By David McElroy · May 31, 2013

Bill of Rights

Do you support First Amendment Rights? What about Second Amendment rights? Some people have favorites. They like free speech, so they support the First Amendment, but they don’t like guns, so they don’t support the Second. Someone else might support guns, so they like the Second Amendment, but they don’t think criminal suspects should have any rights, so they think the Fourth and Fifth Amendments are worthless. And so on.

If you do that, you’re confused about what rights are. It’s hard to blame you, though, because you were taught misleading information in school and you’ve grown up in a country where people don’t seem to believe you can talk about rights without finding an amendment to point to and say, “See? That’s where this right comes from.”

Contrary to what you were probably taught, the Bill of Rights doesn’t give anybody a single right. This document was simply a list of a few of the basic rights that some early U.S. politicians thought should be written down and enshrined in the Constitution to make certain that these “obvious” things were protected. But it wasn’t meant to be a complete list. The Ninth Amendment was inserted to make sure that nobody could think that this was all the rights that exist. It reads:

“The enumeration in the Constitution, of certain rights, shall not be construed to deny or disparage others retained by the people.”

In other words, “We recognize that you have all the natural rights that are yours just because you’re a human being. We’re listing a few of them here, but that doesn’t make them more special than the ones we’re not listing.”

To understand where these men were coming from, you have to understand the intellectual environment of their day and you have to look at the other things they wrote. Look at the prominent words from early in the Declaration of Independence: “We hold these truths to be self-evident, that all men are created equal, that they are endowed by their Creator with certain unalienable Rights, that among these are Life, Liberty and the pursuit of Happiness.”

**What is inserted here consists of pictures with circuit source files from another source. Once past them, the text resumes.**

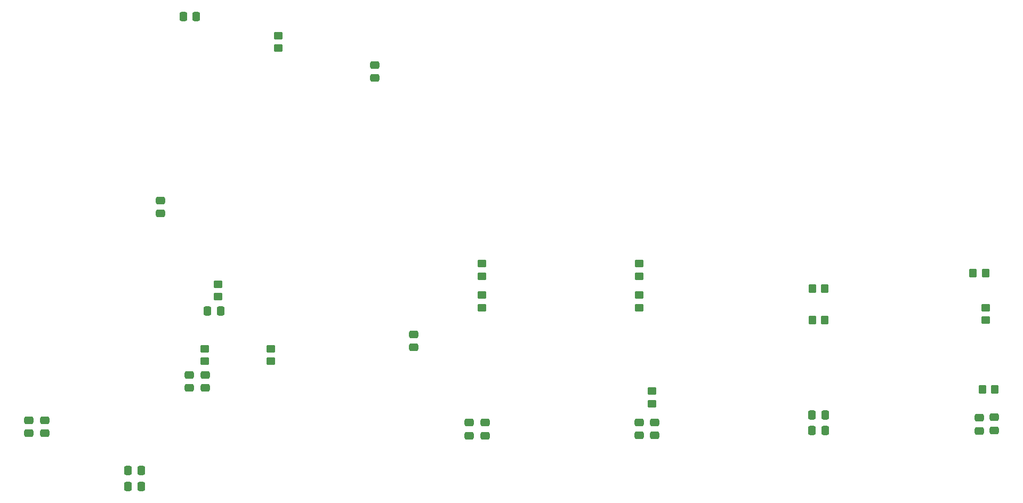
<source format=gbr>
%TF.GenerationSoftware,KiCad,Pcbnew,(6.0.0)*%
%TF.CreationDate,2024-02-18T00:07:20-06:00*%
%TF.ProjectId,MCD,4d43442e-6b69-4636-9164-5f7063625858,rev?*%
%TF.SameCoordinates,Original*%
%TF.FileFunction,Paste,Bot*%
%TF.FilePolarity,Positive*%
%FSLAX46Y46*%
G04 Gerber Fmt 4.6, Leading zero omitted, Abs format (unit mm)*
G04 Created by KiCad (PCBNEW (6.0.0)) date 2024-02-18 00:07:20*
%MOMM*%
%LPD*%
G01*
G04 APERTURE LIST*
G04 Aperture macros list*
%AMRoundRect*
0 Rectangle with rounded corners*
0 $1 Rounding radius*
0 $2 $3 $4 $5 $6 $7 $8 $9 X,Y pos of 4 corners*
0 Add a 4 corners polygon primitive as box body*
4,1,4,$2,$3,$4,$5,$6,$7,$8,$9,$2,$3,0*
0 Add four circle primitives for the rounded corners*
1,1,$1+$1,$2,$3*
1,1,$1+$1,$4,$5*
1,1,$1+$1,$6,$7*
1,1,$1+$1,$8,$9*
0 Add four rect primitives between the rounded corners*
20,1,$1+$1,$2,$3,$4,$5,0*
20,1,$1+$1,$4,$5,$6,$7,0*
20,1,$1+$1,$6,$7,$8,$9,0*
20,1,$1+$1,$8,$9,$2,$3,0*%
G04 Aperture macros list end*
%ADD10RoundRect,0.250000X-0.350000X-0.450000X0.350000X-0.450000X0.350000X0.450000X-0.350000X0.450000X0*%
%ADD11RoundRect,0.250000X0.350000X0.450000X-0.350000X0.450000X-0.350000X-0.450000X0.350000X-0.450000X0*%
%ADD12RoundRect,0.250000X0.475000X-0.337500X0.475000X0.337500X-0.475000X0.337500X-0.475000X-0.337500X0*%
%ADD13RoundRect,0.250000X0.450000X-0.350000X0.450000X0.350000X-0.450000X0.350000X-0.450000X-0.350000X0*%
%ADD14RoundRect,0.250000X0.337500X0.475000X-0.337500X0.475000X-0.337500X-0.475000X0.337500X-0.475000X0*%
%ADD15RoundRect,0.250000X-0.450000X0.350000X-0.450000X-0.350000X0.450000X-0.350000X0.450000X0.350000X0*%
%ADD16RoundRect,0.250000X-0.475000X0.337500X-0.475000X-0.337500X0.475000X-0.337500X0.475000X0.337500X0*%
G04 APERTURE END LIST*
D10*
%TO.C,R11*%
X269000000Y-121500000D03*
X271000000Y-121500000D03*
%TD*%
D11*
%TO.C,R5*%
X245500000Y-129000000D03*
X243500000Y-129000000D03*
%TD*%
D12*
%TO.C,C3*%
X216000000Y-147287500D03*
X216000000Y-145212500D03*
%TD*%
D13*
%TO.C,R1*%
X157500000Y-135500000D03*
X157500000Y-133500000D03*
%TD*%
D14*
%TO.C,C6*%
X136910510Y-155379490D03*
X134835510Y-155379490D03*
%TD*%
D15*
%TO.C,R15*%
X158650000Y-83800000D03*
X158650000Y-85800000D03*
%TD*%
D13*
%TO.C,R14*%
X271000000Y-129000000D03*
X271000000Y-127000000D03*
%TD*%
D15*
%TO.C,R7*%
X216000000Y-120000000D03*
X216000000Y-122000000D03*
%TD*%
D12*
%TO.C,C1*%
X218500000Y-147287500D03*
X218500000Y-145212500D03*
%TD*%
D15*
%TO.C,R8*%
X218000000Y-140250000D03*
X218000000Y-142250000D03*
%TD*%
D11*
%TO.C,R6*%
X245500000Y-124000000D03*
X243500000Y-124000000D03*
%TD*%
D14*
%TO.C,C22*%
X149537500Y-127500000D03*
X147462500Y-127500000D03*
%TD*%
D12*
%TO.C,C2*%
X272400000Y-146475000D03*
X272400000Y-144400000D03*
%TD*%
%TO.C,C10*%
X189000000Y-147325000D03*
X189000000Y-145250000D03*
%TD*%
%TO.C,C4*%
X270000000Y-146537500D03*
X270000000Y-144462500D03*
%TD*%
D15*
%TO.C,R9*%
X147000000Y-133500000D03*
X147000000Y-135500000D03*
%TD*%
D14*
%TO.C,C16*%
X145687500Y-80800000D03*
X143612500Y-80800000D03*
%TD*%
D12*
%TO.C,C13*%
X191500000Y-147325000D03*
X191500000Y-145250000D03*
%TD*%
%TO.C,C9*%
X147085510Y-139754490D03*
X147085510Y-137679490D03*
%TD*%
%TO.C,C15*%
X174000000Y-90537500D03*
X174000000Y-88462500D03*
%TD*%
D14*
%TO.C,C5*%
X136910510Y-152879490D03*
X134835510Y-152879490D03*
%TD*%
D15*
%TO.C,R3*%
X191000000Y-125000000D03*
X191000000Y-127000000D03*
%TD*%
D14*
%TO.C,C11*%
X245537500Y-144000000D03*
X243462500Y-144000000D03*
%TD*%
D12*
%TO.C,C7*%
X144585510Y-139754490D03*
X144585510Y-137679490D03*
%TD*%
D16*
%TO.C,C12*%
X121585510Y-144841990D03*
X121585510Y-146916990D03*
%TD*%
%TO.C,C17*%
X140000000Y-109962500D03*
X140000000Y-112037500D03*
%TD*%
D14*
%TO.C,C8*%
X245537500Y-146500000D03*
X243462500Y-146500000D03*
%TD*%
D12*
%TO.C,C23*%
X180150510Y-133297500D03*
X180150510Y-131222500D03*
%TD*%
D13*
%TO.C,R13*%
X149150510Y-125260000D03*
X149150510Y-123260000D03*
%TD*%
D11*
%TO.C,R12*%
X272500000Y-140000000D03*
X270500000Y-140000000D03*
%TD*%
D16*
%TO.C,C14*%
X119085510Y-144841990D03*
X119085510Y-146916990D03*
%TD*%
D15*
%TO.C,R10*%
X216000000Y-125000000D03*
X216000000Y-127000000D03*
%TD*%
%TO.C,R4*%
X191000000Y-120000000D03*
X191000000Y-122000000D03*
%TD*%
M02*

</source>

These men believed that God (or nature) grants these rights to everyone. They said so very plainly. (We’ll have to overlook the fact that they were very inconsistent in the extension of those rights to everyone. They were products of their time in that regard, and we recognize today that they were wrong to accept slavery to varying degrees.) But philosophically, they believed that certain natural rights belonged to everyone. They believed that the purpose of government was merely to “secure” those rights. Whatever form of governance we agree to should be about making sure those rights are respected, not about enforcing the will of one group on another.

So when someone asks me whether I support Second Amendment rights, for instance, I’m not sure how to respond. Yes, I believe that every human being has natural rights and that includes the right to own whatever he can morally acquire — including weapons. But I don’t believe that right comes from the Second Amendment. The amendment merely recognizes that the U.S. government has no power to infringe on one particular natural right. So the right to own a gun isn’t really a “Second Amendment right.” The Second Amendment is merely a prohibition on the U.S. government stepping on that right, even though it’s regularly ignored in various ways.

You have the right to live without interference from me, just as long as you leave me alone. This seems obvious to those of us who believe in natural rights. It’s hard for me to see how people who don’t believe in natural rights can say they believe in any rights at all, because “rights” are merely the whims of whoever has political power if they’re not natural and universal.

I’m not really interested in convincing someone that natural rights exist. There are plenty of philosophers who are far more qualified to do that than I ever will be. I’m just trying to differentiate between natural rights and “constitutional rights.”

Under the current legal system in place in this country, lawyers see rights coming from the Constitution. Pragmatically, it’s good for us when those who defend a right with a line from the document are successful in courts. But I hope I never unthinkingly say or imply that our rights come from the Constitution or any amendment or any government.

If a right comes from a government document, that right can be changed at the will of whoever holds enough power. If you believe in individual liberty, a natural rights orientation is the place from which to put forward a moral position about rights, not faith in a document that is effectively dead.